Justice : les box vitrés supprimés pour les procès en comparution immédiate

Photo Afp

 Face aux critiques, la ministre de la Justice Nicole Belloubet a annoncé « une adaptation » sur ce sujet mercredi.

La ministre de la Justice Nicole Belloubet a annoncé mercredi une « adaptation » concernant les box vitrés dans les tribunaux, jugeant qu’ils « ne s’imposent pas » dans les procès de comparution immédiate. Une décision qui tombe alors que la colère des avocats monte contre ces dispositifs.

« L’utilisation de box vitrés fermés permet d’assurer une sécurité adaptée lors de certains procès, comme les procès d’assises, les audiences liées au terrorisme ou à la criminalité organisée », juge la ministre dans un communiqué.

« Dans d’autres situations, notamment dans la plupart des audiences de comparution immédiate, le recours à un box sécurisé ne s’impose pas », poursuit Mme Belloubet. « Ce choix doit appartenir au président d’audience », ajoute-t-elle.

Des travaux « dans les plus brefs délais »

Nicole Belloubet a appelé à ce qu’« à la demande des chefs de juridictions, des travaux d’aménagement soient conduits dans les plus brefs délais pour apporter toutes les modifications nécessaires afin que les droits de personnes qui comparaissent soient respectés ».

Au nouveau tribunal de Paris, qui accueillera lundi ses premières audiences de comparution immédiate, « il était prévu d’implanter des box vitrés dans 13 salles d’audience », sur un total de 27 salles d’audience pénale. « Les chefs de juridiction ont indiqué qu’ils souhaitaient en réduire le nombre à 9. Cela s’inscrit dans l’appréciation proportionnée défendue par le ministère de la Justice », explique la ministre.

« Il n’y a plus de présomption d’innocence »

« Pour nous, c’est un début », explique la bâtonnière de Paris, Marie-Aimée Peyron.
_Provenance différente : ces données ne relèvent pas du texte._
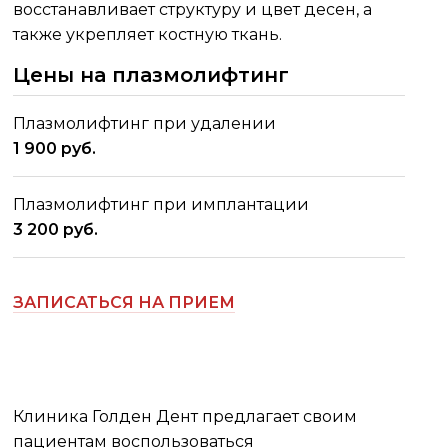
восстанавливает структуру и цвет десен, а
также укрепляет костную ткань.
Цены на плазмолифтинг
Плазмолифтинг при удалении
1 900 руб.
Плазмолифтинг при имплантации
3 200 руб.
ЗАПИСАТЬСЯ НА ПРИЕМ
Клиника Голден Дент предлагает своим
пациентам воспользоваться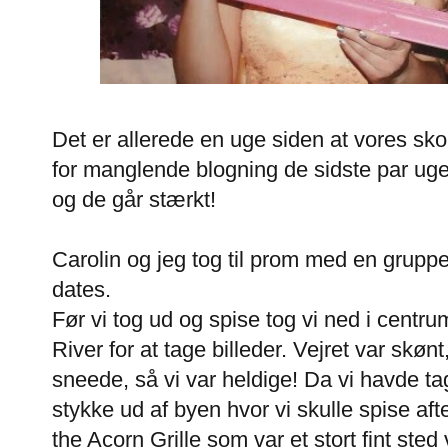
Det er allerede en uge siden at vores sko
for manglende blogning de sidste par ug
og de går stærkt!
Carolin og jeg tog til prom med en grupp
dates.
Før vi tog ud og spise tog vi ned i cent
River for at tage billeder. Vejret var skøn
sneede, så vi var heldige! Da vi havde ta
stykke ud af byen hvor vi skulle spise af
the Acorn Grille som var et stort fint sted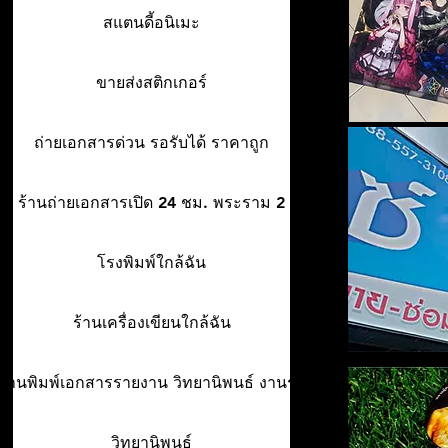
สแตนดี้อนิเมะ
ขายส่งสติกเกอร์
ถ่ายเอกสารด่วน รอรับได้ ราคาถูก
ร้านถ่ายเอกสารเปิด 24 ชม. พระราม 2
โรงพิมพ์ใกล้ฉัน
ร้านเครื่องเขียนใกล้ฉัน
ร้านพิมพ์เอกสารรายงาน วิทยานิพนธ์ งานรา
วิทยานิพนธ์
Mais « neuf salles d’audience sur 23, c’est encore trop » : les box vitrés « doivent demeurer exceptionnels », a-t-elle ajouté. « A partir du moment où un prévenu est jugé derrière des vitres, il n’y a plus de présomption d’innocence », a critiqué la bâtonnière.

L’ordre des avocats de Paris demande que les audiences de comparution immédiate, lundi, se tiennent dans une salle « sans cage vitrée ». « Nous appelons les avocats et les magistrats […] à s’attacher à ce que les personnes soient jugées à la barre et non en cage », poursuit Marie-Aimée Peyron.
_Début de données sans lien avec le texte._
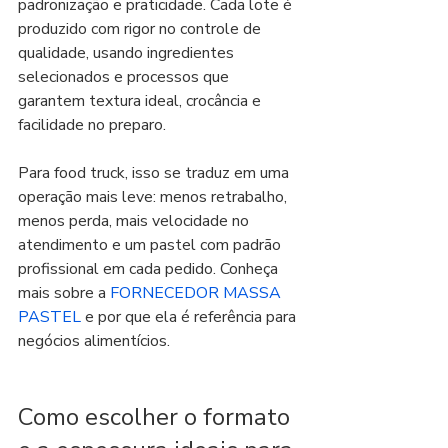
padronização e praticidade. Cada lote é 
produzido com rigor no controle de 
qualidade, usando ingredientes 
selecionados e processos que 
garantem textura ideal, crocância e 
facilidade no preparo.
Para food truck, isso se traduz em uma 
operação mais leve: menos retrabalho, 
menos perda, mais velocidade no 
atendimento e um pastel com padrão 
profissional em cada pedido. Conheça 
mais sobre a 
FORNECEDOR MASSA 
PASTEL
 e por que ela é referência para 
negócios alimentícios.
Como escolher o formato 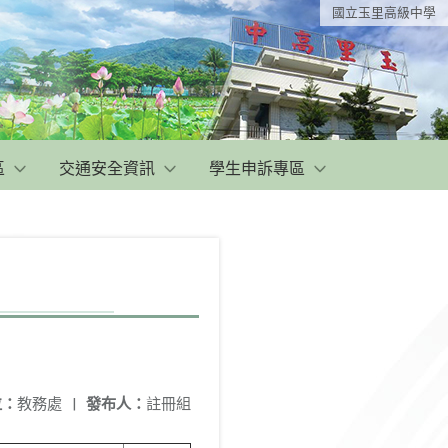
國立玉里高級中學
區
交通安全資訊
學生申訴專區
位：
教務處
|
發布人：
註冊組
Ces box fermés où se trouvent les prévenus pendant leur procès sont qualifiés de « cages de verres » par leurs opposants. De plus en plus nombreux dans les tribunaux, ils sont vivement critiqués par les avocats pénalistes qui estiment notamment qu’ils les empêchent de communiquer librement avec leur client.

Mercredi, le Défenseur des droits a estimé que l’installation « portait atteinte de manière disproportionnée aux droits fondamentaux des personnes prévenues ou accusées ».